Remedy, c’est le genre de studio avec qui j’ai une relation étrange : un peu comme Ninja Theory, leurs productions sont à la fois marquantes et très perfectibles. Ils n’ont jamais vraiment été sous les feux des projecteurs, n’ont jamais pulvérisé les scores de Metacritic, et pourtant leur jeux sont souvent inoubliables. Alan Wake, par exemple, proposait une narration fabuleuse et des ambiances extraordinaires mais souffrait d’un gameplay terriblement répétitif. Quantum Break osait des pouvoirs de manipulation du temps et des scènes totalement surréalistes, mais sa narration était très perfectible malgré une véritable série live intégrée au jeu entre chaque niveau. En bref, Remedy, c’est un studio qui avait tendance à s’emballer dans ses ambitions pour accoucher d’un rejeton séduisant certes, mais toujours un peu cassé. Mais ça, c’était avant : avec Control, il semble bien qu’ils aient réussi à cocher toutes les cases.
Control raconte l’histoire de Jesse Faden, jeune femme à la recherche de son frère dans les locaux du Federal Bureau of Control (FBC), une organisation gouvernementale de recherche, d’enquête et d’expérimentation autours des phénomènes paranormaux. Lors de son arrivée, Jesse constate vite que le FBC a succombé à l’influence du Hiss, une entité maléfique prenant peu à peu possession de tous les membres du bureau. Et le reste n’est pas racontable : la plume de Sam Lake n’est pas du genre à livrer ses secrets facilement. Le bougre multiplie les personnages, les situations oniriques, les indices cryptiques et les scènes WTF pour obtenir une expérience pas toujours limpide mais absolument mémorable.
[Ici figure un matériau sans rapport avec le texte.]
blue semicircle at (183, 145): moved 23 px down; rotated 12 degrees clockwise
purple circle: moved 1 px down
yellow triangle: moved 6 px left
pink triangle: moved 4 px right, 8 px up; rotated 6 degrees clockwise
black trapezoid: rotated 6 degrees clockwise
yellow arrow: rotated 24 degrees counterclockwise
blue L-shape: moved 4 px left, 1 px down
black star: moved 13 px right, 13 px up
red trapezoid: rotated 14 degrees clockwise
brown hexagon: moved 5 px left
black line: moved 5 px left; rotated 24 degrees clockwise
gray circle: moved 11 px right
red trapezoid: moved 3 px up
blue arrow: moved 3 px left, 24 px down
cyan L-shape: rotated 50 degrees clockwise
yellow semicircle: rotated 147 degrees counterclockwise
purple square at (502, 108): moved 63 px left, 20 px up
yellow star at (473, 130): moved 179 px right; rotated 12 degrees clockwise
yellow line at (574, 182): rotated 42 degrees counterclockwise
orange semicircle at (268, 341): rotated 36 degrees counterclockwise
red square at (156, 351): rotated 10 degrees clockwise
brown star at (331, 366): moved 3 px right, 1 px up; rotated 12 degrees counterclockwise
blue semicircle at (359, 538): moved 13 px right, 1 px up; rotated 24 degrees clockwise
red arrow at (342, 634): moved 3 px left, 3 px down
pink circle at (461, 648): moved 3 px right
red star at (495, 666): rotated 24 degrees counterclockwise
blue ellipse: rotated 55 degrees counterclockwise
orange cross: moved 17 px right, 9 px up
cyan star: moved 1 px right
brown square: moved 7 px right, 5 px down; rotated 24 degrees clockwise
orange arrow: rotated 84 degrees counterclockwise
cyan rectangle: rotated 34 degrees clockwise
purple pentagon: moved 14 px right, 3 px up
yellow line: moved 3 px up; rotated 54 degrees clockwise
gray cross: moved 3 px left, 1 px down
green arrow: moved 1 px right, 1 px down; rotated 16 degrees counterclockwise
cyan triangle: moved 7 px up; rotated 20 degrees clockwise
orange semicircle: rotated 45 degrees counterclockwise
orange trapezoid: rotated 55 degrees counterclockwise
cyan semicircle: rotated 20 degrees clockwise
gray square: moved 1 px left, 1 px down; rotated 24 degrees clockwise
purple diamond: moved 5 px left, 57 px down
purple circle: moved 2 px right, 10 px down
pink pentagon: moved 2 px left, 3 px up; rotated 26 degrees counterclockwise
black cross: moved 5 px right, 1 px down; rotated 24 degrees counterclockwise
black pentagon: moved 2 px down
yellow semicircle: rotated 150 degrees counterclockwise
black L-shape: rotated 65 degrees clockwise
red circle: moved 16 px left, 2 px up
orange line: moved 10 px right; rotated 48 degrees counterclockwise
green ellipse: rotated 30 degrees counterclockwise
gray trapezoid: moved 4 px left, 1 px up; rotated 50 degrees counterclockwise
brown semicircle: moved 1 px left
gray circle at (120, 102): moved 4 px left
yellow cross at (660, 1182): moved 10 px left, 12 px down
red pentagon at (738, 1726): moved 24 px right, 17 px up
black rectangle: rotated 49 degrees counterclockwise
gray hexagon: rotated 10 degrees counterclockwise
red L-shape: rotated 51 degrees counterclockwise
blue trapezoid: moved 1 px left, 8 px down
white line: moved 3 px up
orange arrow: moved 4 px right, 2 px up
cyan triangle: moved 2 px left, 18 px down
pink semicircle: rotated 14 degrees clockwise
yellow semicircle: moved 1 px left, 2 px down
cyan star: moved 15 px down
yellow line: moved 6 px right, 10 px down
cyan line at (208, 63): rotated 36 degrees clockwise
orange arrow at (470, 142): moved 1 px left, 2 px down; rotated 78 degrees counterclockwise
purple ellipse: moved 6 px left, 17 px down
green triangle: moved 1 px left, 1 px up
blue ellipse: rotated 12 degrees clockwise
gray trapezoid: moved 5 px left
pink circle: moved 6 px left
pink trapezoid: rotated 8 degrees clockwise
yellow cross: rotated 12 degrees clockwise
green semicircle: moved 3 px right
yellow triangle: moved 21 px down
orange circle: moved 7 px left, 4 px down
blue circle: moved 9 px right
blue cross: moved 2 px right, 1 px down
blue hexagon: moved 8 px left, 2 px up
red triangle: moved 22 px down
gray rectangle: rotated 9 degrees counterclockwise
C’est la première qualité de Control, celle qui était attendue car habituelle chez Remedy : sa qualité d’écriture. Signalons rapidement qu’elle est parfaitement soutenue par une réalisation à la hauteur, avec une mention spéciale pour les fantastiques ambiances lumineuses et la direction artistique très « béton brut post moderne ».
Mais la surprise en revanche, c’est que le gameplay est, pour une fois, parfaitement calibré et tout à fait jouissif. Au fur et à mesure de sa progression, Jesse va développer des pouvoirs spéciaux : télékinésie, vol, possession ou bouclier, entre autres joyeusetés. Et autant le dire tout de suite, il sera très vite nécessaire de les maitriser et de les utiliser judicieusement, car l’adversité ne pardonne aucune faiblesse ni aucun temps mort. Oui, contre toute attente, Control est difficile. Il nécessite de rester en mouvement en permanence, de varier ses attaques, de prendre des décisions et d’utiliser le bon pouvoir au bon moment. Et, une fois cette maitrise acquise, c’est le pied : tout est parfaitement réglé et c’est un vrai plaisir de prendre par à ce ballet chaotique et destructeur (le jeu est « physiqué » dans tous les sens) dont on est le chef d’orchestre. Ajoutons que, contrairement à ses prédécesseurs, Control est un jeu en monde ouvert et qu’il adopte le système des combats semi-aléatoires, un peu à la manière d’un RPG japonais old-school. Il est donc possible de grinder pour améliorer son personnage et se construire un build sur mesure. Et histoire de donner encore plus de grain à moudre aux complétistes de tout poil , Control n’est pas avare en loot de modificateurs, aussi bien pour le personnage que pour les armes, et il dégueule de missions secondaires assez interessantes pour qui veut creuser le lore.
Globalement, Control, en plus de proposer un scénario passionnant, est donc largement plus riche et généreux que les précédentes productions du studio, aussi bien en termes de gameplay que de contenu (comptez une vingtaine d'heures, en prenant le temps d'explorer un peu). Il n’est bien évidemment pas exempt de défauts : les versions consoles peuvent s’avérer un peu souffreteuses si l’action se fait trop intense, et l’animation des personnages est clairement en retrait par rapport au rendu des décors, mais dans l’ensemble il est évident qu’on est ici en présence, non seulement du meilleur jeu de Remedy, mais aussi probablement d’un des meilleurs third person shooters sortis en ces dernières années. C’est tant mieux pour Remedy, qui revient sur le devant de la scène de manière amplement méritée, et c’est tant mieux pour les joueurs.